23.  How do I want to see/think of myself?  Or, put differently, how do I wish others described me?  What needs to change to make this more possible?


24.  What is my relationship with God like right now?  Am I pursuing Him?  Am I honest with Him?  Am I close to Him?  Am I afraid of Him or avoiding Him?  Why?  What caused me to be this way? 


25.  What am I pursuing or relying on besides Him? 


26.  How have I and my relationships with myself, others, and God changed from when I was younger?  What caused these changes?    


27.  In what ways are my relationships good?  In what ways do I wish they were different?  What kind of relationships do I want to have with others?  With myself?  What needs to change to make that possible?    


28.  In what ways is my relationship with God good?  What do I wish was different about it?  What kind of relationship do I want to have with Him?  What needs to change for that to be possible? 


29.  What are the unhealthy things – my shortcomings and weak areas - that need to change?  In my behaviors, thoughts, feelings, and ways that I relate?  (If you can’t think of any, ask a trusted friend or family member.  They can see what we refuse to see and what we think we keep hidden.)


30.  Is there something others always point out about me that I need to seriously consider?


31.  Are there unfair opinions from other people that I am giving too much validity to? 


32.  What are some lies from Satan that I have been believing and living?  Did anything in the challenges stand out to me or did I find any half-truths that I am afraid of?  What is God’s response to them?


33.  What kind of person do I think God wants me to be?  (Pray before answering.)  How and what do I need to change? 


34.  What are some qualities that I feel I am lacking or need more of?
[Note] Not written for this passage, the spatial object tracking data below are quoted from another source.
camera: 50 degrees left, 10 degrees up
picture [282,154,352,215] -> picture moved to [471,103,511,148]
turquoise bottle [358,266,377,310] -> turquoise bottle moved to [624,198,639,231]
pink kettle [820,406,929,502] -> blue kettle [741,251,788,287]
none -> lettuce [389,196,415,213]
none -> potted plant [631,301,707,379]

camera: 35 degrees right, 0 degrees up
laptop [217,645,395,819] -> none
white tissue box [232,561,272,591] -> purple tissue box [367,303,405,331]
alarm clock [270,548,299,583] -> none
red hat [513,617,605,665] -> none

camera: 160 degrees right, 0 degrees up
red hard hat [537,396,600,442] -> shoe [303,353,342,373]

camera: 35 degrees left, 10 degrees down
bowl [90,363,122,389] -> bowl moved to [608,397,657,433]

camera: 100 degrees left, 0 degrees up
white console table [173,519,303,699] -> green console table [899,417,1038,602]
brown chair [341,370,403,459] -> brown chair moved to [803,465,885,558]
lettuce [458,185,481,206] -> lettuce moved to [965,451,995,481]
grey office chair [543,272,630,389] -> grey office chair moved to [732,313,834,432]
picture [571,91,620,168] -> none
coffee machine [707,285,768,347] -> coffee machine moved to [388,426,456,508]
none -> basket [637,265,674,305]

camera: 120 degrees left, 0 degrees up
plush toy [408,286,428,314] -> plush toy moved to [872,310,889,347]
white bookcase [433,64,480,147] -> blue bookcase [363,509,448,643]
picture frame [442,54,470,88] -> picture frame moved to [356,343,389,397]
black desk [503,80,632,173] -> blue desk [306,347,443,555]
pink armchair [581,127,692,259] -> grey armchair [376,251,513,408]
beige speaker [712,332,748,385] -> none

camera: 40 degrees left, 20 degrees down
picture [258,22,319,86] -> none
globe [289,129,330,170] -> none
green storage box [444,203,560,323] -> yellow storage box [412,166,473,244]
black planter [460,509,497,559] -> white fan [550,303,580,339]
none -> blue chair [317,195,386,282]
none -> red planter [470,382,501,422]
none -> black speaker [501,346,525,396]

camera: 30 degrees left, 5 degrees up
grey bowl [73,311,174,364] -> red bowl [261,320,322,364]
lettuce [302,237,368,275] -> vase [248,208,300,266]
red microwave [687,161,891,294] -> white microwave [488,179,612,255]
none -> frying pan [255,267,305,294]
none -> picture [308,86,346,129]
Humility, grace, faith, honesty, self-worth, etc.?


35.  What can I do to change into the person that I want to be and that I think God wants me to be?  (Don’t forget prayer, Bible reading, and obedience.) 


36.  What kind of help does God offer?  What truths does He reveal in His Word?  How can I accept this help in the future and use it to change my thinking, my feelings, and my behavior?


37.  Is there anything else on my mind about this right now or anything that I think God wants me to address?



Absorbing the Word:    

            When you read the Bible, read it as though God has something to tell you about who you are, who He is, and how you can have the fullest, most abundant life possible (on the inside, not an abundance of things on the outside.)  Make a list of any verses that speak to any fear, lie, or half-truth that keeps you in bondage.  Memorize them so that when those half-truths, lies, or fears come into your mind, you can remind yourself (and Satan) of Gods’ truth from His Word.      

            And remember that as we learn His Truths and learn about what He expects of us, we need to live and obey according to our wills, not our feelings.  Feelings are useful and can be good indicators of things, but they shouldn’t determine what we do and what we think.  We need to set our thoughts on God, on godly things, and on the Word.  And we need to act out of our wills according to what we know is right.  And then our feelings will follow.  (Our feelings will follow our thoughts which follow the things we set our minds on.)  Sometimes this means that we have to embrace a biblical Truth that we know is right, even if we don’t feel it yet.  Thank God for the truths and promises you find in His Word, and ask Him to help you learn from them and learn to live them.